Our patients cannot eat on an insulin gtt until they've been at a goal glucose level for a set number of hours. The steady amount of insulin they are receiving = their BASAL insulin needs. In other words, the amount of insulin their body needs to carry out its metabolism, all the time, day and night, regardless of food intake (which is prandial and correctional). Then I call the doctor and ask for a diet. Then I proceed to tell the doctor that I will not let the patient eat any food until I have a sub Q insulin order IN THE CHART. Sometimes they say "yeah, good" on the phone but then it takes hours for them to get to the acute care to write that order. If I haven't let the patient eat yet, I carry on merrily with my now stable insulin gtt, with my patient still NPO. The doctors use a calculator that they access online, plug in the amount of insulin the patient has been getting on the gtt, and are able to convert that into an appropriate subcutaneous dose and type of insulin. Once I've got my subQ and diet orders, I give the patient the first sub Q insulin injection, and leave the drip on for 2 more hours, and let the patient eat.

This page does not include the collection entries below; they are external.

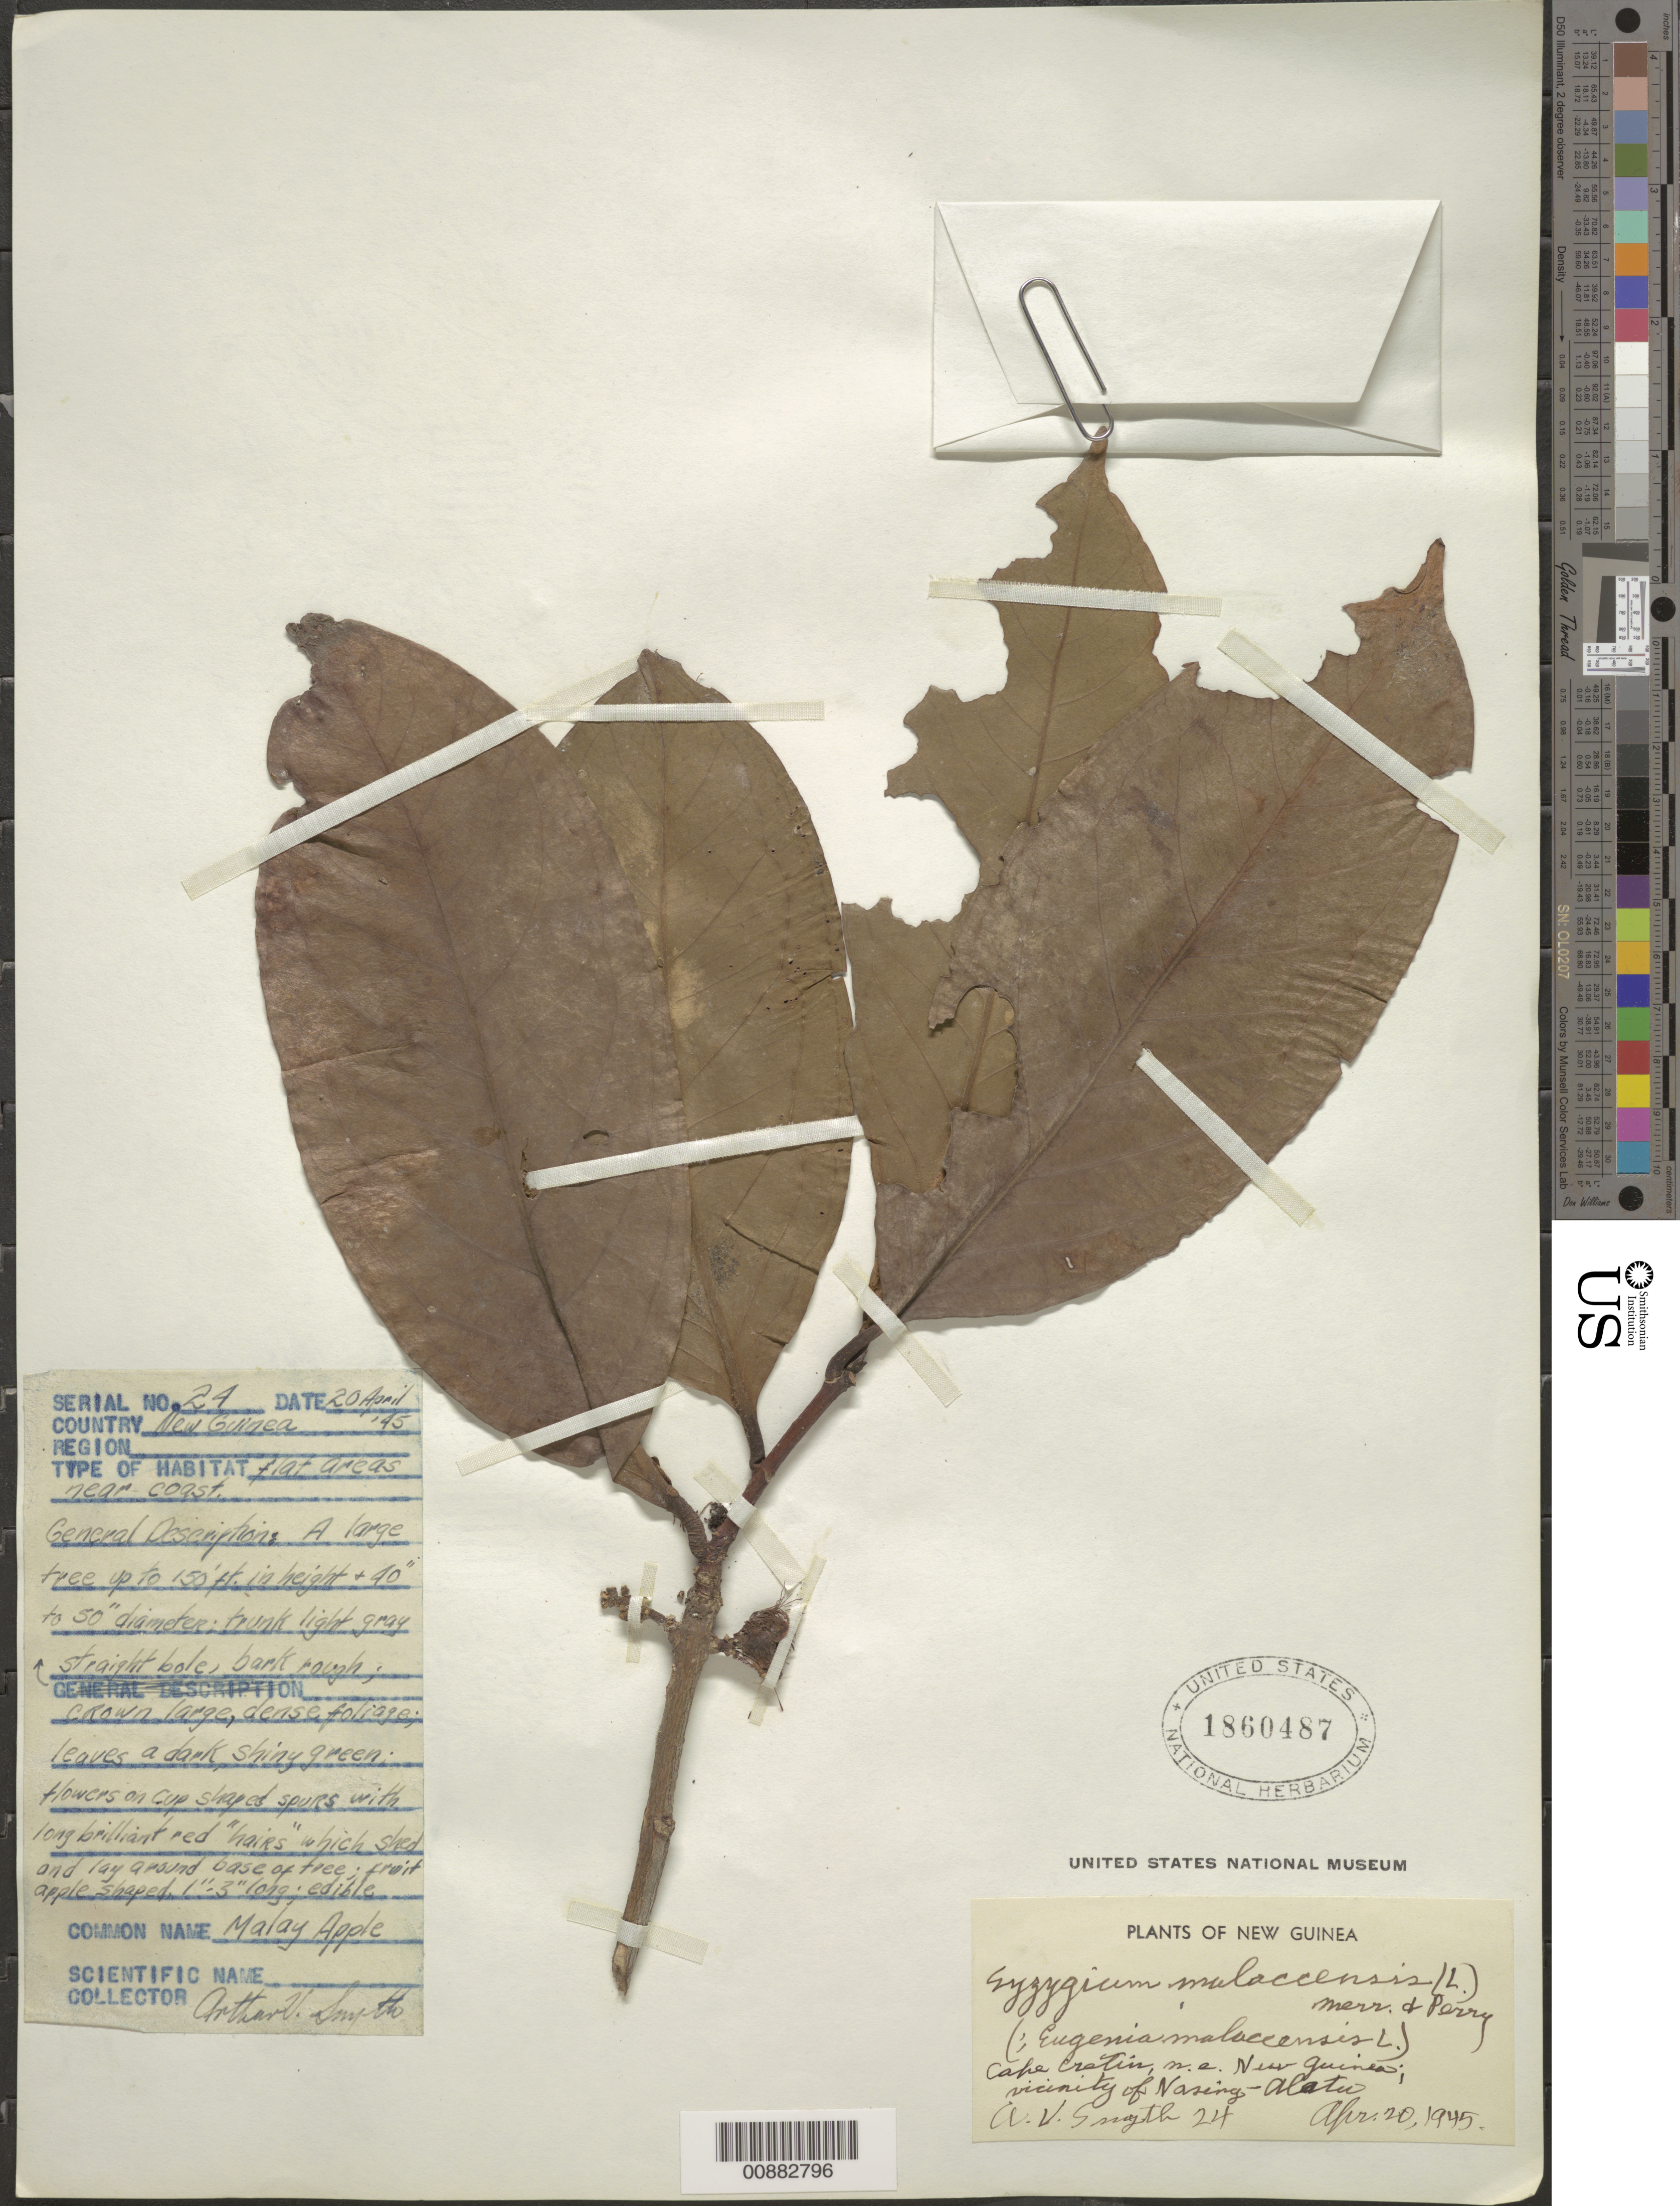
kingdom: Plantae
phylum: Tracheophyta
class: Magnoliopsida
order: Myrtales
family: Myrtaceae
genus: Syzygium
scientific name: Syzygium malaccense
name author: (L.) Merr. & L.M. Perry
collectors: A. V. Smyth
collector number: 24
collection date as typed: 20 Apr 1945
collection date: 1945-04-20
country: Papua New Guinea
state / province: Morobe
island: New Guinea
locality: Cape Cretin, NE New Guinea, vicinity of Nasing-Alatu.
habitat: Flat areas near coast.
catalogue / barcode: US 1860487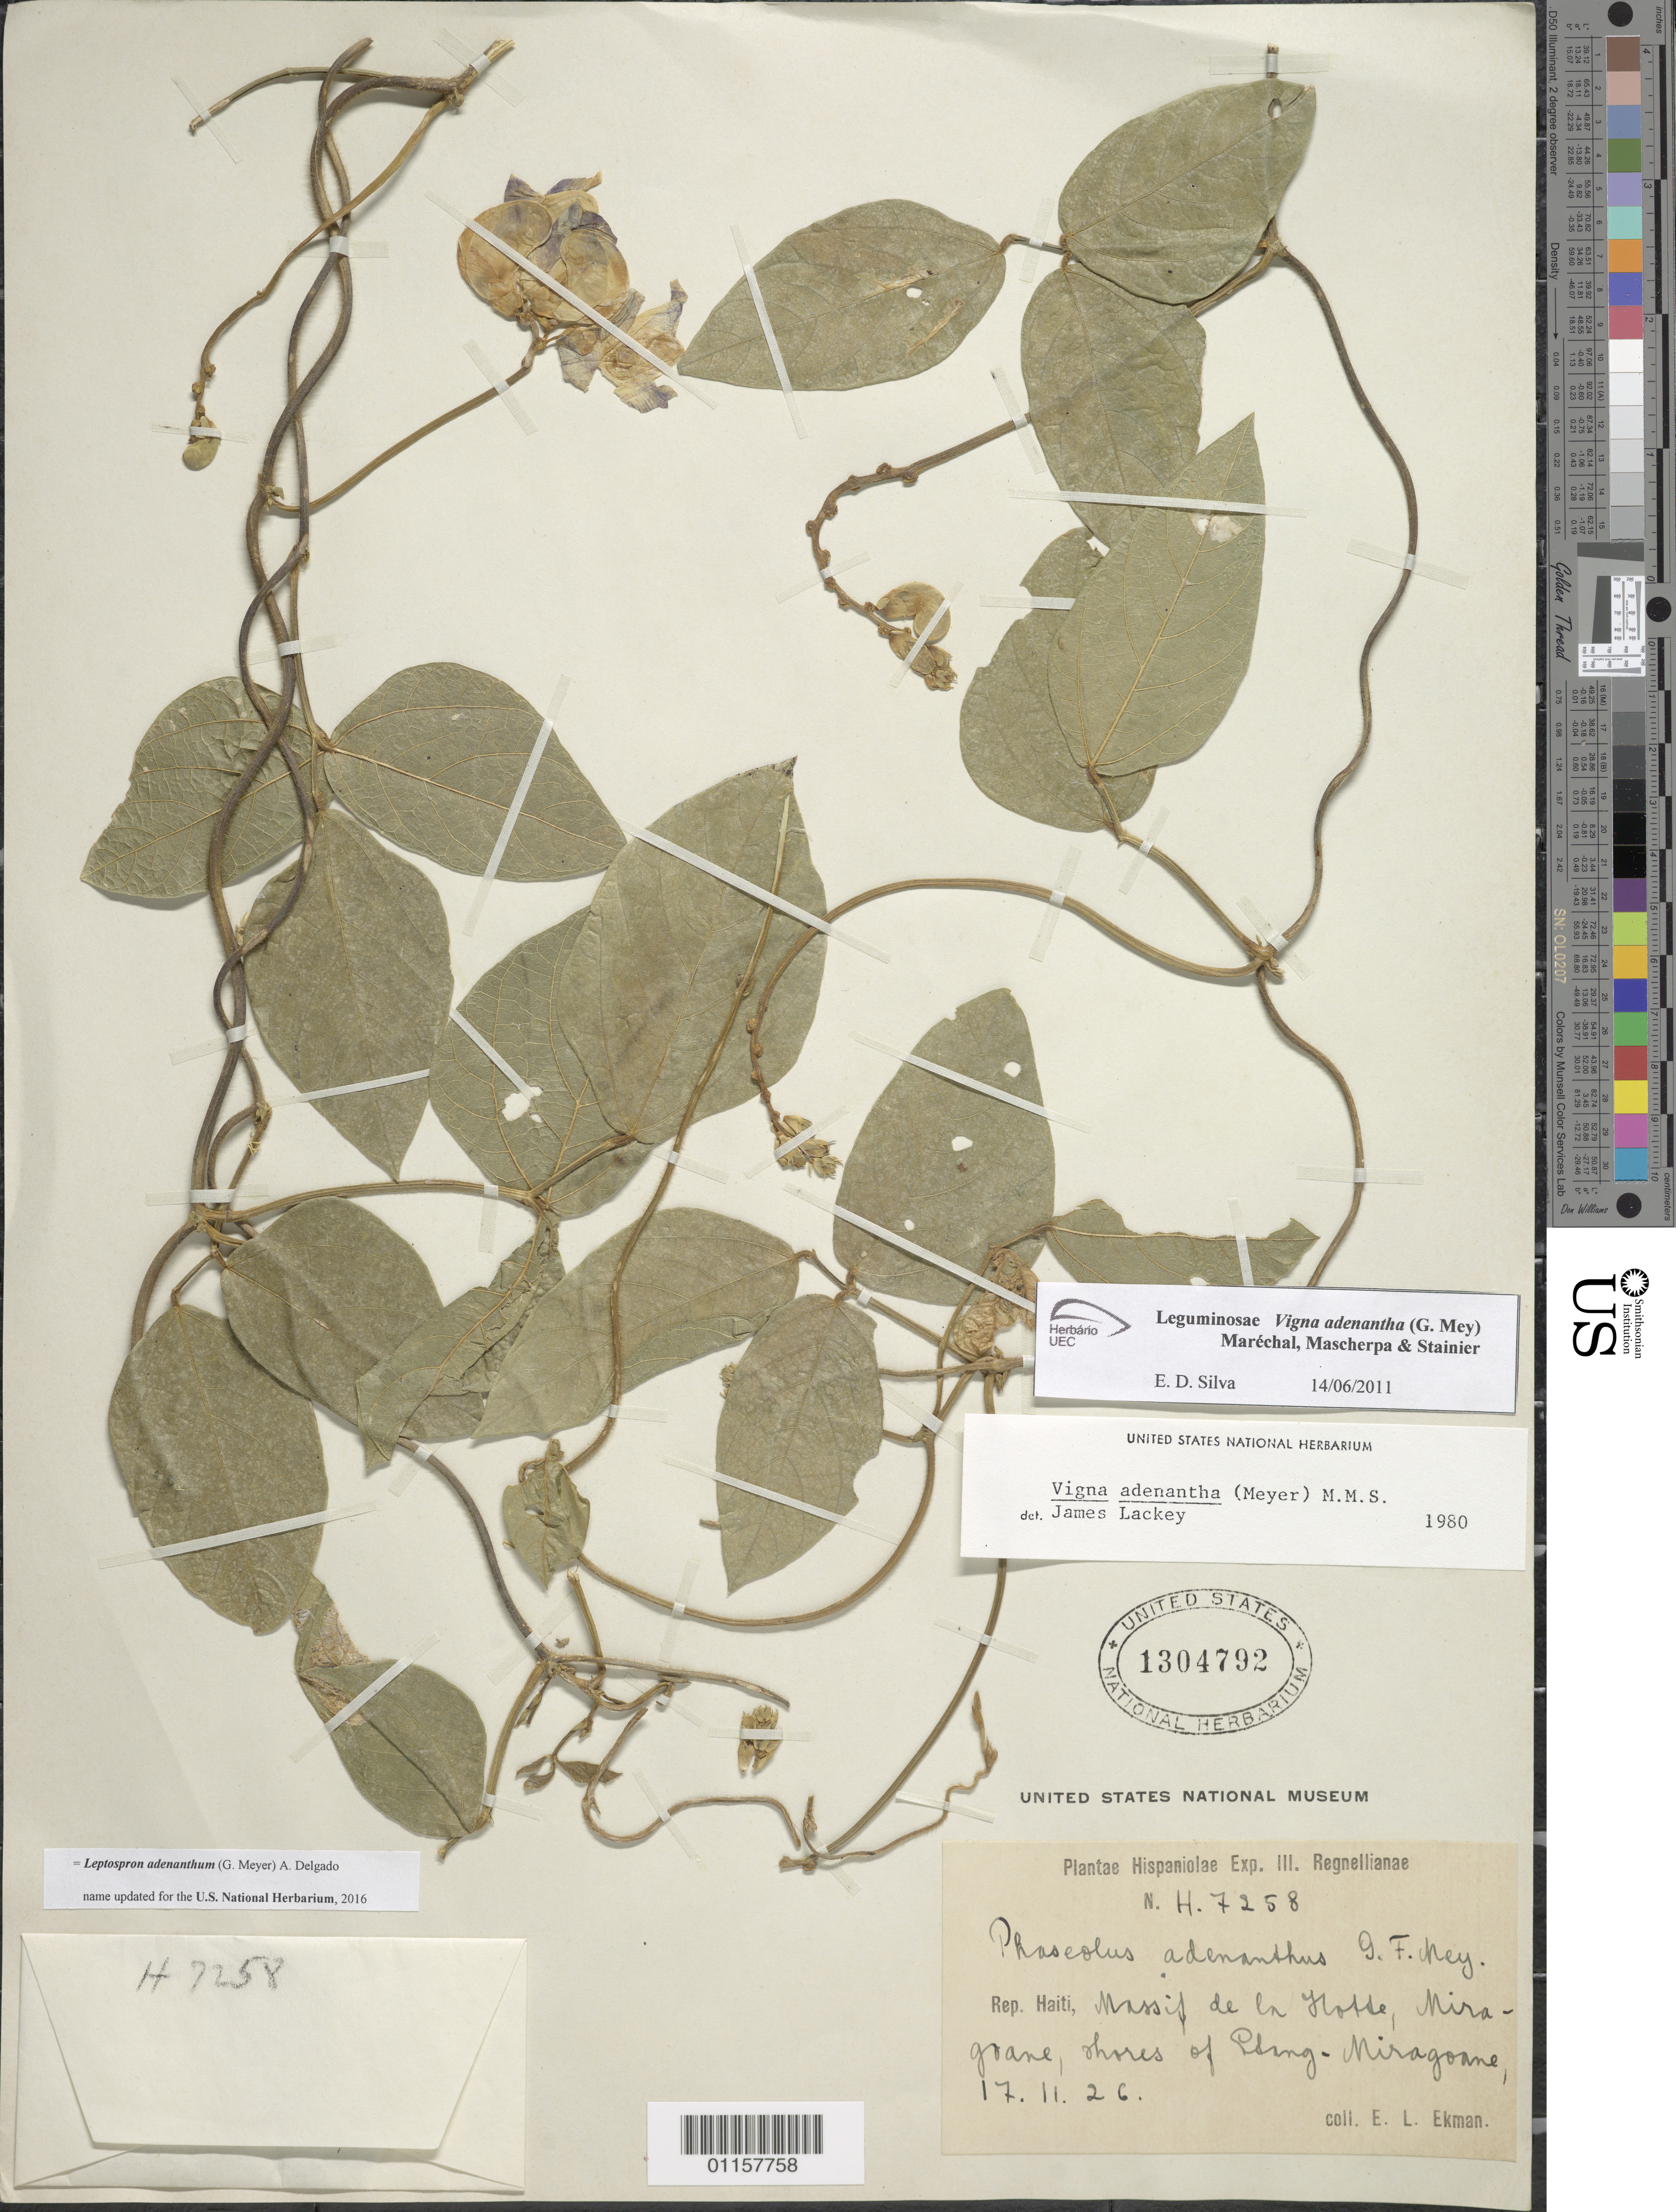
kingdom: Plantae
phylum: Tracheophyta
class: Magnoliopsida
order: Fabales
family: Fabaceae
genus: Leptospron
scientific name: Leptospron adenanthum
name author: (G. Mey.) A. Delgado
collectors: E. L. Ekman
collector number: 7258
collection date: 1926-11-17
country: Haiti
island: Hispaniola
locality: Massif de la Hotte, Miragoane, shores of Etang-Miragoane.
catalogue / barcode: US 1304792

I hope my answer helps you. I like **LaurelRN's answer a lot, too, and didn't want to be repetitive. It's really good that you care enough to ask these questions. I think you could be very instrumental at your community hospital and could be a part of a diabetes team, or help institute a protocol to manage these patients better. It will save your hospital money if these patients are managed correctly and could be great for your resume. A big idea, especially if you are getting used to your first year in the ICU. Perhaps you could just suggest the idea to your manager. What do you think?